WHAT YOU HAVE TO DO - Whatever appears in the records should be given again exactly, down to the last mark.

Collected data:
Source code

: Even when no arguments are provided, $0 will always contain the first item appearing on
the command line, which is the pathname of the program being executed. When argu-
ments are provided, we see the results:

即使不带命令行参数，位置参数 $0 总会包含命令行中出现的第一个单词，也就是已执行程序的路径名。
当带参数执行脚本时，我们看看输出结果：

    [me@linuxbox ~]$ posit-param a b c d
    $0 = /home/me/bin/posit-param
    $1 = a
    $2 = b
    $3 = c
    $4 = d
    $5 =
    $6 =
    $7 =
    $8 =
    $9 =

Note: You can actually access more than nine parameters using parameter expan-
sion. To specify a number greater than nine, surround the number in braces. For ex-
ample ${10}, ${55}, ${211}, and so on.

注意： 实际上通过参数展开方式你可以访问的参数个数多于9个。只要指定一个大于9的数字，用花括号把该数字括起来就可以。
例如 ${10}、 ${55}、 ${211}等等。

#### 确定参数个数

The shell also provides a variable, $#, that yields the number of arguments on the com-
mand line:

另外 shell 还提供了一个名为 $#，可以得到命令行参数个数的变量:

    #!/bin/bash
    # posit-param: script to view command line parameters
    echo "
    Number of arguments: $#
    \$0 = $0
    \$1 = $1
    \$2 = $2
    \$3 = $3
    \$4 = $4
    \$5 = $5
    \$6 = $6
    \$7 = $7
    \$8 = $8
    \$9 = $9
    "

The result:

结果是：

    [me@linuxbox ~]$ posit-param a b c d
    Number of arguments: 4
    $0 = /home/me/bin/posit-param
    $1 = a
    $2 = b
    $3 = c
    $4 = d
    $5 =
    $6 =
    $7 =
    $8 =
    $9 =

EXERCISE RESULT -
Source code

: Even when no arguments are provided, $0 will always contain the first item appearing on
the command line, which is the pathname of the program being executed. When argu-
ments are provided, we see the results:

即使不带命令行参数，位置参数 $0 总会包含命令行中出现的第一个单词，也就是已执行程序的路径名。
当带参数执行脚本时，我们看看输出结果：

    [me@linuxbox ~]$ posit-param a b c d
    $0 = /home/me/bin/posit-param
    $1 = a
    $2 = b
    $3 = c
    $4 = d
    $5 =
    $6 =
    $7 =
    $8 =
    $9 =

Note: You can actually access more than nine parameters using parameter expan-
sion. To specify a number greater than nine, surround the number in braces. For ex-
ample ${10}, ${55}, ${211}, and so on.

注意： 实际上通过参数展开方式你可以访问的参数个数多于9个。只要指定一个大于9的数字，用花括号把该数字括起来就可以。
例如 ${10}、 ${55}、 ${211}等等。

#### 确定参数个数

The shell also provides a variable, $#, that yields the number of arguments on the com-
mand line:

另外 shell 还提供了一个名为 $#，可以得到命令行参数个数的变量:

    #!/bin/bash
    # posit-param: script to view command line parameters
    echo "
    Number of arguments: $#
    \$0 = $0
    \$1 = $1
    \$2 = $2
    \$3 = $3
    \$4 = $4
    \$5 = $5
    \$6 = $6
    \$7 = $7
    \$8 = $8
    \$9 = $9
    "

The result:

结果是：

    [me@linuxbox ~]$ posit-param a b c d
    Number of arguments: 4
    $0 = /home/me/bin/posit-param
    $1 = a
    $2 = b
    $3 = c
    $4 = d
    $5 =
    $6 =
    $7 =
    $8 =
    $9 =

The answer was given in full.